Configuring Traefik with Let's Encrypt on Docker
Traefik isn't just a reverse proxy; it's a powerful, dynamic edge router that makes managing your container-based infrastructure easier and more efficient. In this guide, we're going to install Traefik as a reverse proxy on a host running Docker, configure Let's Encrypt for automatic SSL certificates using DNS-01 validation with Transip, and configure Traefik in such a way that Prometheus can scrape the metrics.
Why Traefik?
Traefik is particularly great if you want simplicity and dynamic configuration. It works seamlessly with Docker, Kubernetes, Nomad, and many other orchestration tools, automatically detecting and routing to containers as they come online. With Let's Encrypt support built-in, Traefik takes the headache out of managing SSL certificates.
Prerequisites
- A server or VM running Docker and Docker Compose
- A domain registered through Transip
- Access to Transip API credentials
1. Directory Structure
mkdir traefik-docker && cd traefik-docker
mkdir config
2. Docker Compose File
Create docker-compose.yml:
version: '3.7'
services:
traefik:
image: traefik:v2.10
container_name: traefik
restart: always
ports:
- "80:80"
- "443:443"
environment:
- TRANSIP_ACCOUNT_NAME=your_transip_account_name
- TRANSIP_API_KEY=your_transip_api_key
volumes:
- "/var/run/docker.sock:/var/run/docker.sock:ro"
- "./config/traefik.yml:/traefik.yml:ro"
- "./config/acme.json:/acme.json"
labels:
- "traefik.enable=true"
- "traefik.http.routers.dashboard.rule=Host(`traefik.yourdomain.com`)"

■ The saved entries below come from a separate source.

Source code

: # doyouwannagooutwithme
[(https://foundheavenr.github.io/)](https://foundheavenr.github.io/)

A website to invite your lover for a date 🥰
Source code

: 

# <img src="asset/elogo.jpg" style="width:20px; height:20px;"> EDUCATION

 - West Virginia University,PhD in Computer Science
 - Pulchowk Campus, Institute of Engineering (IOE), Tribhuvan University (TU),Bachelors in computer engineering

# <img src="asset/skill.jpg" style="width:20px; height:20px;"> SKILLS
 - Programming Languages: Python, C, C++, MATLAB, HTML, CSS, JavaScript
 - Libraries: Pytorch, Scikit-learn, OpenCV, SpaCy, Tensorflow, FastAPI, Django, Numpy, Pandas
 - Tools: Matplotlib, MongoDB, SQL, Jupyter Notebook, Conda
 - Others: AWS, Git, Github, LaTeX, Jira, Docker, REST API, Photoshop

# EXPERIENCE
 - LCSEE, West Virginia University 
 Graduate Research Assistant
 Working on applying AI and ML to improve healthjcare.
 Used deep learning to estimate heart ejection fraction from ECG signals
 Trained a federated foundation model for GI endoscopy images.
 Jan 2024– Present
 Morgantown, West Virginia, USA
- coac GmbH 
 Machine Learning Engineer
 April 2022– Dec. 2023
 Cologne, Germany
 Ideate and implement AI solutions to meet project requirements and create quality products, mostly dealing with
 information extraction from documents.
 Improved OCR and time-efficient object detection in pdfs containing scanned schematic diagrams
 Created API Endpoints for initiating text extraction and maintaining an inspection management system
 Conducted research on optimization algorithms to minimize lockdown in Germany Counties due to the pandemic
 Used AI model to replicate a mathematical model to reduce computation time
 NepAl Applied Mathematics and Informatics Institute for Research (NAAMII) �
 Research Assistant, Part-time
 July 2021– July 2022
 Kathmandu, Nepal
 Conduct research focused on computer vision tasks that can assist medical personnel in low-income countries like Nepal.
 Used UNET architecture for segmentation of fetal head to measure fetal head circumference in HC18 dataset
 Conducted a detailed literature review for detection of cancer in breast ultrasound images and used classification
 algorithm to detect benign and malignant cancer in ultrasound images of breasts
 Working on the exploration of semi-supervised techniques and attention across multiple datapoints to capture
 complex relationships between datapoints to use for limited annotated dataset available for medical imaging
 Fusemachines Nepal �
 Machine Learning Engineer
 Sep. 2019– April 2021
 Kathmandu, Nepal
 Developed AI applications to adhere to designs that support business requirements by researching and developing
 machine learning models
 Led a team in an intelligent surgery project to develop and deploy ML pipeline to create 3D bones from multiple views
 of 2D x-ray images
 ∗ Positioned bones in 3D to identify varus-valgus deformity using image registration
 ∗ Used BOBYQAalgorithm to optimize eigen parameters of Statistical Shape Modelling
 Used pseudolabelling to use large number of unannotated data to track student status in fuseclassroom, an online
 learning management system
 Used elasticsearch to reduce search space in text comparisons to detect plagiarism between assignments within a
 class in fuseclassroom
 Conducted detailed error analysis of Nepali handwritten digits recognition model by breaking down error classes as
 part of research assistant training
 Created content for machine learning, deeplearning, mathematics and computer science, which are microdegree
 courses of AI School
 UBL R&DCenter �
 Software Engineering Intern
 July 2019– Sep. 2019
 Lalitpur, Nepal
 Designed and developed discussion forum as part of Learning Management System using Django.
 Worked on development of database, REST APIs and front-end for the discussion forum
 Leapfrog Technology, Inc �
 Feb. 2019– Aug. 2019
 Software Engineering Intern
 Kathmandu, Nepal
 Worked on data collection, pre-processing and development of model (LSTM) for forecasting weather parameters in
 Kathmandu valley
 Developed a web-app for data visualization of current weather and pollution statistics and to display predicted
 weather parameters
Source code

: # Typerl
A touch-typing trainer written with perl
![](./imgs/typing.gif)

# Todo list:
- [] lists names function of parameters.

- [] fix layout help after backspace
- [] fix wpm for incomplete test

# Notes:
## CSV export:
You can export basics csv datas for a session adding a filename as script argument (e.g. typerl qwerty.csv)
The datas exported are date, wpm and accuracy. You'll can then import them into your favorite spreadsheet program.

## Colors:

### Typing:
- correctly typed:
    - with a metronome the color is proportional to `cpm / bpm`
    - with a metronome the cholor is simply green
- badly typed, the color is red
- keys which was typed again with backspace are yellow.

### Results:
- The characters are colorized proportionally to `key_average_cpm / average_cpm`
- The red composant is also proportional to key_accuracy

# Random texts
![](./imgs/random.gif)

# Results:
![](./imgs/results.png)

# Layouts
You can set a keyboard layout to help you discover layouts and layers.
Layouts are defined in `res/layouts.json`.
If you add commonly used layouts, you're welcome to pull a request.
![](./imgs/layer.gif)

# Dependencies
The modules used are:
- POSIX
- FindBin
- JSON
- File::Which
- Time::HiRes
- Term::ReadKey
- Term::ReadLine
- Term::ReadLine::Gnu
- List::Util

- "traefik.http.routers.dashboard.service=api@internal"
- "traefik.http.routers.dashboard.middlewares=auth"
- "traefik.http.middlewares.auth.basicauth.users=admin:$$apr1$$...$$...P/"
- "traefik.http.routers.dashboard.tls=true"
networks:
- traefik-network
networks:
traefik-network:
name: traefik-network
3. Traefik Configuration
Create config/traefik.yml:
api:
dashboard: true
entryPoints:
web:
address: ":80"
websecure:
address: ":443"
certificatesResolvers:
transip:
acme:
email: "your_email@example.com"
storage: "acme.json"
dnsChallenge:
provider: "transip"
delayBeforeCheck: 0
log:
level: DEBUG
filePath: "/var/log/traefik/traefik.log"
providers:
docker:
endpoint: "unix:///var/run/docker.sock"
exposedByDefault: false
metrics:
prometheus:
entryPoint: web
addEntryPointsLabels: true
addServicesLabels: true
4. Securing the Dashboard with Basic Authentication
Generate a username and password hash:
htpasswd -nb admin securepassword
Replace securepassword with a strong password. Place the generated hash in the Docker Compose label.
5. Starting Traefik
docker-compose up -d
6. Verify Your Setup
- Access the Dashboard: Navigate to
https://traefik.yourdomain.com - Verify SSL: Check the logs to confirm certificate issuance:
docker logs traefik
Conclusion
You've successfully set up Traefik as a reverse proxy for Docker services with DNS-validated SSL certificates from Let's Encrypt, secure access to the Traefik dashboard, and monitoring via Prometheus. This setup is both powerful and flexible, designed to grow as your needs evolve.
Start deploying your Docker containers, and watch as Traefik picks them up and routes traffic automatically!